I found this ad on Craigslist, though I know there's barely anyone on the forum who lives near me. Still, this ad is really sad and creepy, especially the "dont ask questions" part. It just sort of confirms all your worst fears about what's probably been done to these poor rats :/
I know it says "not pet material", but Im sure thats just because theyve probably been abused and who knows what else. I think they could be rehabilitated. There's a lot of BYB's in my area and I know there's overcrowding in at least one of them (over 200 rats). So this is probably just someone with a surplus they want to get rid of. I want to take them all before some psycho gets them, but then I dont know where to find homes for all of them as I could only keep 2 max.
https://greenville.craigslist.org/pet/4597405858.html


----------



## Gannyaan (Dec 7, 2012)

God.... who knows what was done to those poor babies... I wish I could help all the rats and animals of this world...


----------



## Capistrono (Apr 12, 2010)

Oh geez....know of any rescues near you? Maybe they have extra room and could take them.


----------



## ksaxton (Apr 20, 2014)

Capistrono said:


> Oh geez....know of any rescues near you? Maybe they have extra room and could take them.


There actually is, though I don't know if they have the resources right now for 12 extra rats. I'll message them. I posted to the Rat Fan Club fb page to see if anyone is in SC. I live pretty close to the area they're in so I could help transport, I just can't keep 12 extra rats unfortunately :/


Sent from Petguide.com Free App


----------



## ksaxton (Apr 20, 2014)

Well the Rat Fan Club hasn't worked so far, I keep bumping the post hoping someone will comment and nothing yet :/ and yet this other post where a user is literally asking for "comfort words" about their new cage setup has over 100 comments.

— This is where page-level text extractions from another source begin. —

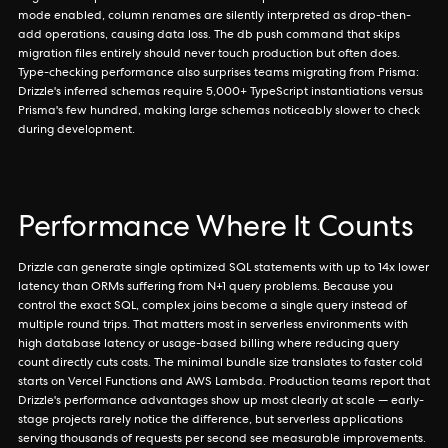
mode enabled, column renames are silently interpreted as drop-then-
add operations, causing data loss. The db push command that skips
migration files entirely should never touch production but often does.
Type-checking performance also surprises teams migrating from Prisma:
Drizzle's inferred schemas require 5,000+ TypeScript instantiations versus
Prisma's few hundred, making large schemas noticeably slower to check
during development.
Performance Where It Counts
Drizzle can generate single optimized SQL statements with up to 14x lower
latency than ORMs suffering from N+1 query problems. Because you
control the exact SQL, complex joins become a single query instead of
multiple round trips. That matters most in serverless environments with
high database latency or usage-based billing where reducing query
count directly cuts costs. The minimal bundle size translates to faster cold
starts on Vercel Functions and AWS Lambda. Production teams report that
Drizzle's performance advantages show up most clearly at scale — early-
stage projects rarely notice the difference, but serverless applications
serving thousands of requests per second see measurable improvements.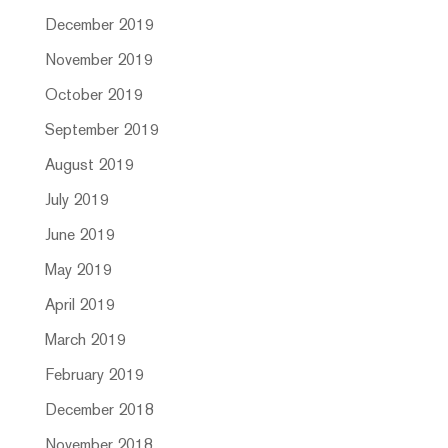
December 2019
November 2019
October 2019
September 2019
August 2019
July 2019
June 2019
May 2019
April 2019
March 2019
February 2019
December 2018
November 2018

There's got to be someone in SC among the thousands in that group....right? 


Sent from Petguide.com Free App


----------



## diachuk (Jul 21, 2014)

What did it say? they deleted the ad. 


Sent from Petguide.com Free App


----------



## ksaxton (Apr 20, 2014)

Yeah I was trying to get some people together to make sure we had temporary homes for them, but unfortunately it didnt come together in time and the rats were most likely taken


----------